If I however try to reproduce the problem in a seperate script, like this:
#!/usr/bin/env python
# -*- coding: utf-8 -*-
import re
regexp_expression = "^log på$"
compare_string = "log på"
if (re.match(regexp_expression, compare_string)):
print("result true")
result = True
else :
print("result = false")
result = False
Then the result is true.
How can this be? To make it even stranger, it worked earlier, and I am not sure what I edited, that made it go boom...
Full module of the regex compare method is here below. I have not coded this myself, so I am not a 100% familiar with the reason of all the replace statements, and String manipulation, but I would think it shouldn't matter, when I can check the Strings just before the failing match method in the bottom...
#!/usr/bin/env python
# -*- coding: utf-8 -*-
import re
def regexp_compare(regexp_expression, compare_string):
#final int DOTALL
#try: // include try catch for "PatternSyntaxException" while testing/including a new symbol in this method..
#catch(PatternSyntaxException e):
# System.out.println("Regexp>>"+regexp_expression)
# e.printStackTrace()
#*/
if(not compare_string.strip() and (not regexp_expression.strip() or regexp_expression.strip().lower() == "*".lower()) or (regexp_expression.strip().lower() == ".*".lower())):
print("return 1")
return True
if(not compare_string or not regexp_expression):
print("return 2")
return False
regexp_expression = regexp_expression.lower()

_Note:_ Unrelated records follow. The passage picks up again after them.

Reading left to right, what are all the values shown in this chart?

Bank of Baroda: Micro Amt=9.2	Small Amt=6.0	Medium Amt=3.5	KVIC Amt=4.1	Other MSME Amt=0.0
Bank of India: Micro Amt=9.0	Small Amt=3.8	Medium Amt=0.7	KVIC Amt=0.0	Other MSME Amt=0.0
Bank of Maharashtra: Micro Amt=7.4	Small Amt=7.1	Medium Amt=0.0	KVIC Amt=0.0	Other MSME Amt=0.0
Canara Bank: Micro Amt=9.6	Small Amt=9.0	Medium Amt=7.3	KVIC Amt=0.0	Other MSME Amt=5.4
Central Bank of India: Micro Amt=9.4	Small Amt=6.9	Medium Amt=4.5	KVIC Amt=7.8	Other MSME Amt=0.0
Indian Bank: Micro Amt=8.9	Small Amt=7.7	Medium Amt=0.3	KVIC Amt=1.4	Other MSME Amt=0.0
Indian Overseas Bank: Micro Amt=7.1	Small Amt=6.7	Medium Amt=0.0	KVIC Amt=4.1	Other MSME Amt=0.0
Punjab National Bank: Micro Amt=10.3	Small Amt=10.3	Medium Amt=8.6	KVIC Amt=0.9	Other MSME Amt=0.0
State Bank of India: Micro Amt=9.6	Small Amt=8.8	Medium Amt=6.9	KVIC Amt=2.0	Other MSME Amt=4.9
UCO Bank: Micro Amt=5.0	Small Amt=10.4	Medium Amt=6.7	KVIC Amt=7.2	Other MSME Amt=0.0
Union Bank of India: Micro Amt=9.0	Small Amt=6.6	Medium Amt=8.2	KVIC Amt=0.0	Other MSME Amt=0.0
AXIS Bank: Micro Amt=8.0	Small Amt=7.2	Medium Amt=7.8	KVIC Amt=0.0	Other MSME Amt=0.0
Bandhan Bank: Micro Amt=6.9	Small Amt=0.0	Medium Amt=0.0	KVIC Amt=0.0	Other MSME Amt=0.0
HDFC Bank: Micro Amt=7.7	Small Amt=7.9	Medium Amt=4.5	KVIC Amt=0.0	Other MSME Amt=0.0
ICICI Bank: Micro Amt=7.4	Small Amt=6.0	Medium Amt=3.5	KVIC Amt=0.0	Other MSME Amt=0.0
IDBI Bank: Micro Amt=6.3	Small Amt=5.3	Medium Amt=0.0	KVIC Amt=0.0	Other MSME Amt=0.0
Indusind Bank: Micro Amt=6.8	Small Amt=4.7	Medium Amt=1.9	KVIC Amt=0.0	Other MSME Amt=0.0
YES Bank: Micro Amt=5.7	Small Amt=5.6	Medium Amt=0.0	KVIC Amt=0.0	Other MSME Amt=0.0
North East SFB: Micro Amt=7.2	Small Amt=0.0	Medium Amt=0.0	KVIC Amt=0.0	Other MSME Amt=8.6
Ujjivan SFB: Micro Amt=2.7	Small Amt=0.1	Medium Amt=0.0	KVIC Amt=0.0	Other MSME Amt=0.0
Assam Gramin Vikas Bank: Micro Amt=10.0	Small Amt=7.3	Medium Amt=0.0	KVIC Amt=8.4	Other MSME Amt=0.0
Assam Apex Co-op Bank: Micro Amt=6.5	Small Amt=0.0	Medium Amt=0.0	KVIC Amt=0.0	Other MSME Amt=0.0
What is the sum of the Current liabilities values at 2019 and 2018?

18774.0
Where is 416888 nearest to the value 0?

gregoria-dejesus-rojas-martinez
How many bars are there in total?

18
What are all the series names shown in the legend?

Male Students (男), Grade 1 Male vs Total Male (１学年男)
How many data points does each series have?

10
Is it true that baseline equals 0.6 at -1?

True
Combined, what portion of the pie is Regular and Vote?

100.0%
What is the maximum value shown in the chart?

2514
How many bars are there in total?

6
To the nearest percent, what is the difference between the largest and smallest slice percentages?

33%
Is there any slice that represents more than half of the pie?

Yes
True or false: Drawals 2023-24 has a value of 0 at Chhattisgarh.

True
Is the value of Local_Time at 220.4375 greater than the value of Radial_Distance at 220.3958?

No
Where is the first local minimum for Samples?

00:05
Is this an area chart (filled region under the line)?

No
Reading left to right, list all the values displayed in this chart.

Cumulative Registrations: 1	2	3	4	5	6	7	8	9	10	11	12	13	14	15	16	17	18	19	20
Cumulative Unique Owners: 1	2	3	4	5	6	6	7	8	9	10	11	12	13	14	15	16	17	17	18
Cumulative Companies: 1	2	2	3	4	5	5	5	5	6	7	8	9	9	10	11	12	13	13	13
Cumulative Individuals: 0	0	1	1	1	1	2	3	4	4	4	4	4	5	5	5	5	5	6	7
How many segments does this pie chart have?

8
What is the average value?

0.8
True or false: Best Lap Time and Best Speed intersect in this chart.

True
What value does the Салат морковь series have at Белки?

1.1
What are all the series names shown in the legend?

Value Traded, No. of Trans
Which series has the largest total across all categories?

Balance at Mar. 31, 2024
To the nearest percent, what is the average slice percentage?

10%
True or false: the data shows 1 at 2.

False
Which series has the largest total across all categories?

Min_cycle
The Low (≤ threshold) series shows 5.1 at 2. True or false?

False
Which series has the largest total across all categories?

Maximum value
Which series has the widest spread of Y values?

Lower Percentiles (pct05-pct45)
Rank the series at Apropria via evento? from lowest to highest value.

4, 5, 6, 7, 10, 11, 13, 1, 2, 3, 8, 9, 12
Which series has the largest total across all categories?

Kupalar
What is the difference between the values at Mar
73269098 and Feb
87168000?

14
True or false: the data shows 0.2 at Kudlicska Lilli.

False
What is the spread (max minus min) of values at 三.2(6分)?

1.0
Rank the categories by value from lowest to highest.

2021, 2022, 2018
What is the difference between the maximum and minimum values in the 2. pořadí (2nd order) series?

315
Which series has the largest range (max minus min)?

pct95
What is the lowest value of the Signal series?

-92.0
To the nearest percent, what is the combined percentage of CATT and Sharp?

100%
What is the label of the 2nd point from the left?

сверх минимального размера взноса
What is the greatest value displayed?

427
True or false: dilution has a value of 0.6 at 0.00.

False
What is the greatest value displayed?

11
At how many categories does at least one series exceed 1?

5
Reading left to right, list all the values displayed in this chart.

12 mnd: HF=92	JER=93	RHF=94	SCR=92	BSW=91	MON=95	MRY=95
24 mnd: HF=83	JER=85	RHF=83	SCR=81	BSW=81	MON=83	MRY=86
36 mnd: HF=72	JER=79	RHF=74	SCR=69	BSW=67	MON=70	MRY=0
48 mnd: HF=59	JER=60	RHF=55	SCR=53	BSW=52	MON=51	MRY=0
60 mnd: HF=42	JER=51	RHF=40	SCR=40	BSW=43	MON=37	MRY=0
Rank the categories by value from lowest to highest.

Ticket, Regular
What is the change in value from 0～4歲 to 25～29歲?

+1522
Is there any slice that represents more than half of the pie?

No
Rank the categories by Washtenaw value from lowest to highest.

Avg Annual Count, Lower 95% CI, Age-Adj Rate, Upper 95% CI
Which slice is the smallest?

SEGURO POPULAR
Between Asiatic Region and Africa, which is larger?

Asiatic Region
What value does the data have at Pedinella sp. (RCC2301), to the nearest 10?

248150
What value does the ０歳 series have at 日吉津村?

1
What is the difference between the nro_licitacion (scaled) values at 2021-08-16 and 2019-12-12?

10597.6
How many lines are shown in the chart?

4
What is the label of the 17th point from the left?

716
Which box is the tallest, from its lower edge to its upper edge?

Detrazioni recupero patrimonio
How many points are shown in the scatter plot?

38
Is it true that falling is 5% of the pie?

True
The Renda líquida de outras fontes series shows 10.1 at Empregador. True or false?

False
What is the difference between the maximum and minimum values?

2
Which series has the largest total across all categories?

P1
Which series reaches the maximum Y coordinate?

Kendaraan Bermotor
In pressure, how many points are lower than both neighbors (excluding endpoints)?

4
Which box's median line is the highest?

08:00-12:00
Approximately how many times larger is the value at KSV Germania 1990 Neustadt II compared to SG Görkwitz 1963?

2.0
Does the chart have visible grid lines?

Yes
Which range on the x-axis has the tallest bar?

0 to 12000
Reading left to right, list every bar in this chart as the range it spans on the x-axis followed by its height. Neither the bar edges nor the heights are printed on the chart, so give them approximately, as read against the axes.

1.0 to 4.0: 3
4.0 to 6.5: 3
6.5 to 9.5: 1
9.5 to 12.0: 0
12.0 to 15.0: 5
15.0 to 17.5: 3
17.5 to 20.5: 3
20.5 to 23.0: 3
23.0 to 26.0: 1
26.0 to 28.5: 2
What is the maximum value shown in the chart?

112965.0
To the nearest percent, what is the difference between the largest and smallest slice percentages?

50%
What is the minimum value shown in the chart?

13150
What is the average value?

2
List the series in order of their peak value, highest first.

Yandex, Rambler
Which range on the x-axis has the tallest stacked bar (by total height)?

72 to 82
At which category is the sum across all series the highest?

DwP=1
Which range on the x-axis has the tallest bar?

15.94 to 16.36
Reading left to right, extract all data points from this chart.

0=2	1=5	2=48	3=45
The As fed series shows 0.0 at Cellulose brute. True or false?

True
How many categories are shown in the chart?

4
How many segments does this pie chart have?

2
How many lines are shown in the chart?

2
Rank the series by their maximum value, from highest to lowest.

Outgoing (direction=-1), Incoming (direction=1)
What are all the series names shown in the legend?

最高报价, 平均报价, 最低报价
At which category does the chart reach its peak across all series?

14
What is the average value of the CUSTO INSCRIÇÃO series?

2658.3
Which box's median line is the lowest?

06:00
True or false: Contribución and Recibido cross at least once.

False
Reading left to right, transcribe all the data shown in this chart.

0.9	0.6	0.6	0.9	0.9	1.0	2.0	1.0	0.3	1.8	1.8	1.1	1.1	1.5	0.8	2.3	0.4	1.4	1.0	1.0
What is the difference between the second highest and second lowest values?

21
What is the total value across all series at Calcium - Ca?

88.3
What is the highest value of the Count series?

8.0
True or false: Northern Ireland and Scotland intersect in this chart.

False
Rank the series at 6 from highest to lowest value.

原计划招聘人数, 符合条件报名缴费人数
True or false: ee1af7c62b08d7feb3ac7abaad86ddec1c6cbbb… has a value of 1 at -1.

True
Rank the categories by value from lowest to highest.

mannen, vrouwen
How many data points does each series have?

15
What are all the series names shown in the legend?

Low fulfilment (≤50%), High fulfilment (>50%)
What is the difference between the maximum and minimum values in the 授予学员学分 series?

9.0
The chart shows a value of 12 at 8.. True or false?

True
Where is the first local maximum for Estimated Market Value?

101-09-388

compare_string = compare_string.lower()
if(not regexp_expression.strip()):
regexp_expression = ""
if(not compare_string.strip() and (not regexp_expression.strip() or regexp_expression.strip().lower() == "*".lower()) or (regexp_expression.strip().lower() == ".*".lower())):
regexp_expression = ""
else:
regexp_expression = regexp_expression.replace("\\","\\\\")
regexp_expression = regexp_expression.replace("\\.","\\\\.")
regexp_expression = regexp_expression.replace("\\*", ".*")
regexp_expression = regexp_expression.replace("\\(", "\\\\(")
regexp_expression = regexp_expression.replace("\\)", "\\\\)")
regexp_expression_arr = regexp_expression.split("|")
regexp_expression = ""
for i in range(0, len(regexp_expression_arr)):
if(not(regexp_expression_arr[i].startswith("^"))):
regexp_expression_arr[i] = "^"+regexp_expression_arr[i]
if(not(regexp_expression_arr[i].endswith("$"))):
regexp_expression_arr[i] = regexp_expression_arr[i]+"$"
regexp_expression = regexp_expression_arr[i] if regexp_expression == "" else regexp_expression+"|"+regexp_expression_arr[i]
result = None
print("Regex_expression: [" + regexp_expression+"]")
print("compare string: [" + compare_string+"]")
if (re.match(regexp_expression, compare_string)):
print("result true")
result = True
else :
print("result = false")
result = False
print("return result")
return result